Today I’d like to give a warm welcome to Emily Kate Long, 4dancers latest contributor. Emily Kate will be writing about “Finding Balance”…something every dancer struggles with in one form or another…
Balance is an integral part of dance: in technique, physical appearance, partnering, staging, casting, injury prevention…and on and on. Balance is what makes dance beautiful, and imbalance is often what keeps the audience on the edge of their seats, tense and excited. In our day-to-day, balance—or the lack of it—can provide comfort, frustration, boredom, serenity, or stress.
Physical imbalance reared its ugly head in my life throughout December and January. After nothing but Nutcracker for November and early December, three weeks of layoff seemed welcome at first. By about day four, though, I was longing for full days of rehearsal again! How was I supposed to keep myself in good shape while still allowing time for recovery?
Two months of promenades on my left leg had not only eaten through pair after pair of pointe shoes, but had also done noticeable damage to the muscles in my hip and calf on the left side. Prevention, correction, and maintenance all played a part in physically rebalancing my body before rehearsals started up again.
Pilates Reformer work was, and continues to be, a really effective way to maintain balance and alignment in my body. It was also useful as a preventive measure. My trainer and I had been working to stay on top of the one-sidedness of classical pas de deux work in weekly sessions during Nut rehearsals, so by the time the run of shows was over I had a repertoire of exercise remedies to practice with her and on my own.
A visit to the chiropractor kicked off the corrective steps. He’s always telling me to reverse one-sided choreography, even if that only means one time reversed for every ten times I dance it. I think there’s validity in that, though in a company of nine dancers with one full-size studio there is not always time or space (or, more often, quite enough self-motivation) to take on that extra project, however small. I did begin doing the left side first for class exercises during the layoff, which was an interesting and helpful experiment.
Long, busy days in the theater meant that I wasn’t able to stretch as much as I would have liked, and dancing on a hard stage meant that I needed it more than usual. So I ended up tighter in general, especially in my hips and lower back. Hot yoga was a nice fix for that. The heat allowed me to stretch more intensely, and the combination of turned-in work and plenty of twisting relieved a lot of the tension that had been living in my back and hips.
Maintenance, in addition to continued Pilates work, involved taking lots of time to do class on my own and really simplify things, going back to the basics and re-examining those steps for quirks that could lead to bigger problems later. I also indulged my love of running outdoors, something that I avoid during rehearsal weeks because of the impact.

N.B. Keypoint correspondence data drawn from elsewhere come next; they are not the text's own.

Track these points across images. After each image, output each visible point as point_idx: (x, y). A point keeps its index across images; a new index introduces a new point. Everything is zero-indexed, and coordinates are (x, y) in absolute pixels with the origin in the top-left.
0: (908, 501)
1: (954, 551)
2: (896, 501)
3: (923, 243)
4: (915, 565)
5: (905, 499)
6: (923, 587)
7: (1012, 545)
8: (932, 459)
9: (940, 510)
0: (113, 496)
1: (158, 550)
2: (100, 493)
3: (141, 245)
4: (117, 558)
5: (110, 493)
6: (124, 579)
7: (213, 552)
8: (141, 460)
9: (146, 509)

Now that rehearsals are back in full swing things are starting to get crazy again—just the way I like them! Full days at the studio plus planning classes and choreography make me really appreciate any opportunity I can find for pastimes—currently, reading Jane Austen and Stephen Manes. But that’s fodder for another post!

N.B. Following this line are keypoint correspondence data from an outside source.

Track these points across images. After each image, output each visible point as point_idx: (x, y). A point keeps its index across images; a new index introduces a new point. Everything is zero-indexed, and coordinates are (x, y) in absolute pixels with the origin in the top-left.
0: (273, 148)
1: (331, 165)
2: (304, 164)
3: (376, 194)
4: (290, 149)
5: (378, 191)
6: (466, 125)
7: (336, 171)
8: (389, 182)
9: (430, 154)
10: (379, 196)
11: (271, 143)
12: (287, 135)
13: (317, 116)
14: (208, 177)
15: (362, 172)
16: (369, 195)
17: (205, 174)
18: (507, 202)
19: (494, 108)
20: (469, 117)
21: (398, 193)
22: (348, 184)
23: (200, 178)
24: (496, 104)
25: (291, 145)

BIO: Emily Kate Long began her dance education in South Bend, Indiana, with Kimmary Williams and Jacob Rice and graduated in 2007 from Pittsburgh Ballet Theatre School’s Schenley Program. Ms Long attended Milwaukee Ballet School’s Summer Intensive on scholarship before being invited to join Milwaukee Ballet II in 2007. She also has spent summers studying at Saratoga Summer Dance Intensive, Miami City Ballet, Pittsburgh Ballet Theatre School, Pittsburgh Youth Ballet, and Ballet Chicago.

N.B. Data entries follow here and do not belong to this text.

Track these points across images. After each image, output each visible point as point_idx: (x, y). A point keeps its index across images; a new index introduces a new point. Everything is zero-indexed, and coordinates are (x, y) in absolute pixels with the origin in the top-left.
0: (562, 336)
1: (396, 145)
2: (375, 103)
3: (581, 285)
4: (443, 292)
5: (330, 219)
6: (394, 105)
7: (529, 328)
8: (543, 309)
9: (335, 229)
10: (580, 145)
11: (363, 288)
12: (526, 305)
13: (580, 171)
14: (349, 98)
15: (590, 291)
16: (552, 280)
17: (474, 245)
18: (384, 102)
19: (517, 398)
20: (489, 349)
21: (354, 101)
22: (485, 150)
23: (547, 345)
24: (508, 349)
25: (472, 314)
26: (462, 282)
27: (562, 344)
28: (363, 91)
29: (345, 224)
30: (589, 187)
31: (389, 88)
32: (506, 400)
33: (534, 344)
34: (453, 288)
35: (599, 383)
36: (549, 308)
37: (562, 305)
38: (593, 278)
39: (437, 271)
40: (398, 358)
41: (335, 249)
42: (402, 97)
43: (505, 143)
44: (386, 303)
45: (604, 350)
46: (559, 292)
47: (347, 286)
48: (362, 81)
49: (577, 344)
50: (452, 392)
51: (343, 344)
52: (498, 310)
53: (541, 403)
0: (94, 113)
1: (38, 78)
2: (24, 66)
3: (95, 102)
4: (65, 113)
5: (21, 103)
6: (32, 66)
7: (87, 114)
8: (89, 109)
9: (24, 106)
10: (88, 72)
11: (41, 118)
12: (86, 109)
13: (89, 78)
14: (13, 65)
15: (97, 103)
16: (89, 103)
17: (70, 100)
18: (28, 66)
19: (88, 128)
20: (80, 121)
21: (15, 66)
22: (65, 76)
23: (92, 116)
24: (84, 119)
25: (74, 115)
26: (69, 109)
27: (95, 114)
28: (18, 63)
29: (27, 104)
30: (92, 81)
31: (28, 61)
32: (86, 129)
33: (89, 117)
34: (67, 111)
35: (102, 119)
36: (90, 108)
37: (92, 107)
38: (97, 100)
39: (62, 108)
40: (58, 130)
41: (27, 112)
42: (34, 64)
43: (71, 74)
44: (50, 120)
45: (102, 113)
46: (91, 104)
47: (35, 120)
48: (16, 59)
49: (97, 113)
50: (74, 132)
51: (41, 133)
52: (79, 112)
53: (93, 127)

Ms Long has been a member of Ballet Quad Cities since 2009. She has danced featured roles in Deanna Carter’s Ash to Glass and Dracula, participated in the company’s 2010 tour to New York City, and most recently performed the title role in Courtney Lyon’s Cinderella and the role of Clara in The Nutcracker. Prior to joining Ballet Quad Cities Ms Long performed with Milwaukee Ballet and MBII in Michael Pink’s The Nutcracker and Candide Overture, Petipa’s The Sleeping Beauty and La Bayadére, Balanchine’s Who Cares?, Bournonville’s Flower Festival in Genzano and Napoli, and original contemporary and neoclassical works by Tom Teague, Denis Malinkine, Rolando Yanes, and Petr Zaharadnicek.